Face à la chute de fréquentation, les exploitants de cinéma lancent un SOS

Le retour timide des spectateurs dans les salles de cinéma depuis le 22 juin doit être compensé par des “dispositifs qui permettent d’attendre” les sorties des films les plus attendus, pour le délégué général de la Fédération nationale des cinémas français, Marc-Olivier Sebbag. Selon le Syndicat des cinémas d’art et d’essai, des salles vides aux deux tiers doivent être aidées par “des mesures fortes et urgentes”.

Trois fois moins de spectateurs

C’est plus dur qu’on imaginait“, constate de son côté Aurélie Delage, exploitante du Cinémascop Mégarama de Garat, en Charente, un mois après la réouverture, des salles de cinéma fermées pendant le confinement général. Comme dans des centaines de cinémas en France, cette responsable fait la grimace. “Je ne regarde plus les chiffres“, mais “il ne faudrait pas que ça dure“, car elle ne rentre plus dans ses frais.

Mercredi, la fréquentation hebdomadaire, tirée notamment par la comédie Divorce Club de Michaël Youn, a repassé le cap du million d’entrées. Mais cela reste bien insuffisant: c’est trois fois moins qu’en temps normal.


Les gens ont été à l’intérieur pendant le confinement, ils veulent être à l’air libre, au bar ou au restaurant, d’autant qu’il fait beau“, constate-t-elle.

L’été 2019 et ses foules de familles venues voir Le Roi Lion, sont un lointain souvenir. Comme d’autres, Mme Delage a même réfléchi à refermer, mais se raccrochant à une fréquentation qui frémit de semaine en semaine, elle évacue l’idée: “ce serait catastrophique, le public a besoin de repères“.

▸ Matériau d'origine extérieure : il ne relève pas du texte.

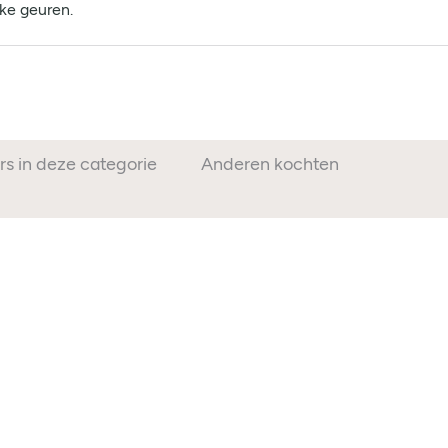
ke geuren.
rs in deze categorie
Anderen kochten ook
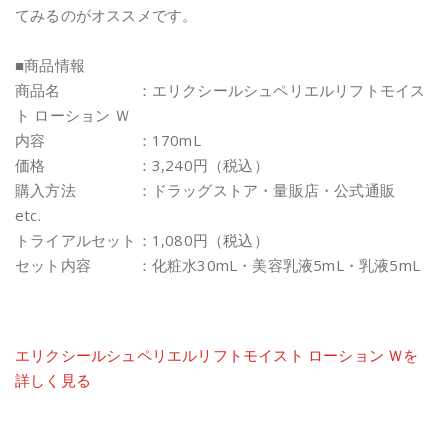
てみるのがオススメです。
■商品情報
商品名 ：エリクシールシュペリエルリフトモイス
ト ローション Ｗ
内容 ：170mL
価格 ：3,240円（税込）
購入方法 ：ドラッグストア・量販店・公式通販
etc.
トライアルセット：1,080円（税込）
セット内容 ：化粧水30mL・美容乳液5mL・乳液5mL
エリクシールシュペリエルリフトモイスト ローション Ｗを
詳しく見る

Comme dans le reste de la France, le cinéma de Garat manque de “locomotives“, des grosses sorties, américaines le plus souvent, susceptibles d’attirer les foules.

Cette fermeture optionnelle est pourtant le choix pris par le mythique cinéma parisien le Grand Rex, faute d’une fréquentation suffisante. Il fermera, ainsi que ses autres salles, à partir du 3 août au soir, dans l’attente des blockbusters américains, à la fin de l’été. C’est la première fois de son histoire que la plus grande salle de cinéma d’Europe (2 800 places) restera fermée.

Déroger aux sorties mondiales

Les salles, au niveau européen, souhaitent que les studios américains dérogent au système des sorties mondiales” et sortent leurs blockbusters “dès l’été” sur le Vieux Continent, sans attendre la réouverture des salles de l’autre côté de l’Atlantique, explique Marc-Olivier Sebbag, délégué général de la Fédération nationale des cinémas français. Seront-elles entendues ? “C’est un espoir, une demande…“, ajoute-t-il.
En attendant, les exploitants ont appris cette semaine le report sine die d’un film qu’ils attendent comme le Messie, le dernier Christopher Nolan, Tenet, programmé d’abord en juillet, puis pour le 12 août et enfin repoussé au 26.

Confiance

Maigre consolation, au vu de la fréquentation, le protocole sanitaire, qui impose de n’occuper qu’un fauteuil sur deux, ne pose finalement pas problème. D’autant que le masque peut être retiré pendant le film, une fois installé, souligne Marc-Olivier Sebbag

De petites salles associatives, sans coûts fixes importants, comme l’historique cinéma Eden de la Ciotat (Bouches-du-Rhône) où fut projeté le premier film des Frères Lumière, espèrent tirer leur épingle du jeu : “Il n’y a pas beaucoup de public, mais je suis reparti pour un siècle !“, s’enthousiasme son président Michel Cornille, qui a retrouvé ses fidèles cinéphiles.

L’envie de cinéma demeure

Il y a une offre qui n’est pas pléthorique en ce moment, profitons-en pour avoir de la visibilité et proposer une comédie un peu rigolote aux gens, qui les fasse voyager“, déclare à l’AFP David Caviglioli, coréalisateur de Terrible Jungle, une parodie de film d’aventure au casting alléchant, où Catherine Deneuve donne la réplique à Vincent Dedienne et Jonathan Cohen (sortie le 29 juillet). “A la rentrée notre film aurait été noyé dans une masse de blockbusters“, se rassure son coréalisateur Hugo Benamozig.

Il y a des gens qui vont avoir plaisir à retourner au cinéma“, parie de son côté le réalisateur Mathieu Kassovitz, qui ressort “La Haine“, film générationnel sur les banlieues et les violences policières, 25 ans après.

“Il y a pas mal de ressorties de films cet été pour que les gens puissent aller au cinéma et leur redonner envie“, explique-t-il à l’AFP, convaincu que le public “est en demande de films“.